RB: India is full of pilot tested, market tested, proof-of-concept proven little ideas and small scale experiments. From here to commercialization, there is no money available.
That is a big problem so they muddle along on the product and manufacturing front. People issues and HR is a big challenge as successful entrepreneurs grow; also such people lose interest in the boring nitty-gritty of scaling carefully – it is the drudgery of building a house after the excitement of the design and the foundation. Yet they do not hand it over to someone who finds such work fulfilling and is good at it.
Finally, as entrepreneurs scale that, they get greedy for growth and place large bets on valuation and borrow big and if something unexpected happens they have no cushion to absorb the shock.
YS: What can be done to spur and facilitate the rise of more entrepreneurs from rural India? And for women entrepreneurs?
RB: Money – Money – Money vs / profusion of angel investors.
YS: How should entrepreneurs and SMEs strike that delicate balance between ‘Stick to your vision’ and ‘Adapt to a changed world’?
RB: These are not contradictory at all. Your vision can be to become the most respected XYZ that serves PQR type people and changes people’s lives in ABC ways. That need not change in a changing world. The routes to get there in terms of what products or services are delivered and how, may change dramatically and repeatedly.
But if your strategy is based on adding value to customers and consumers and extracting value from them, and not based on beating or copying some competitor, you can stick to your vision and adapt to a changing world.
However, I often say to companies on whose boards I am, that if your business is working but it wandered off in a different direction from your vision, fortuitously too, change your vision. But for heaven’s sake have both in alignment always. I cover this in my book Customer in the Boardroom: Crafting Customer Based Business Strategy.

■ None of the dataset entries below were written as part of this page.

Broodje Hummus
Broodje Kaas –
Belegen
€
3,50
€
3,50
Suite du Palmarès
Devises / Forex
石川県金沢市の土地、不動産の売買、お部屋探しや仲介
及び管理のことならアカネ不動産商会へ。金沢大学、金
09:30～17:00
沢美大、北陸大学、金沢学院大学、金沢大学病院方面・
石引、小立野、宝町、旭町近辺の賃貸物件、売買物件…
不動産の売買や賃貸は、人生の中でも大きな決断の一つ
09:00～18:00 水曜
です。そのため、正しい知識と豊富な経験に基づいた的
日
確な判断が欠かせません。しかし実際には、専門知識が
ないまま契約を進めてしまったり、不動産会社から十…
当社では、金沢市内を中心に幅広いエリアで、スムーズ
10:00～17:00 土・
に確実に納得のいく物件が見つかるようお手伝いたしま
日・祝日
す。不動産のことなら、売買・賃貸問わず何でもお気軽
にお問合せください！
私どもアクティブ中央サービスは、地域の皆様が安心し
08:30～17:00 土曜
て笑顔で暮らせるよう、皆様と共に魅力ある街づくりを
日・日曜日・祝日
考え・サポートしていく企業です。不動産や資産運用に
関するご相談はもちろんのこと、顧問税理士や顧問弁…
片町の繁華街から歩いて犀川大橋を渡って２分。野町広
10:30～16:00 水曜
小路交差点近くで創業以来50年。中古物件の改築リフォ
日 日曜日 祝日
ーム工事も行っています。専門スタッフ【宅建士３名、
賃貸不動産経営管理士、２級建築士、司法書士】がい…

YS: Who are some of the entrepreneurs and startups you admire the most in India today?
RB: I admire Flipkart very much for the courage to design and deliver a hybrid model and burn up money in needed advertising. I admire F.C. Kohli and his startup TCS. I admire Big Bazaar and Kishore Biyani – breaking established rules and winning.
YS: What is your next book going to be about?
RB: Having served on so many boards of all types, the talk of governance is more than the walk. I want to write a book on what I have learnt and understood on this journey. I want to call it Who died and made me the Pope. But before that I want to write a sequel to build on my book Customer in the Boardroom. It is based on the course I teach at IIM Ahmedabad and in my consulting work.
YS: What is your parting message to the startups and aspiring entrepreneurs in our audience?
RB: I want all entrepreneurs to reflect on the key words from two of my most favourite articles. The heart of strategy is not about beating the competitor but about adding value to the customer and avoiding the competitive battle altogether (Kenichi Ohmae: “Getting back to strategy” – HBR). The other is operational effectiveness is not strategy (Michael Porter – HBR).
Finally, I want to say this. If you do not have a straight and clear answer to ‘why buy me and not someone else – how do I add more value to you than anyone else does,’ then stop and think hard. Unless you have a ‘customer perceived value advantage,’ you don’t have the makings of a successful business.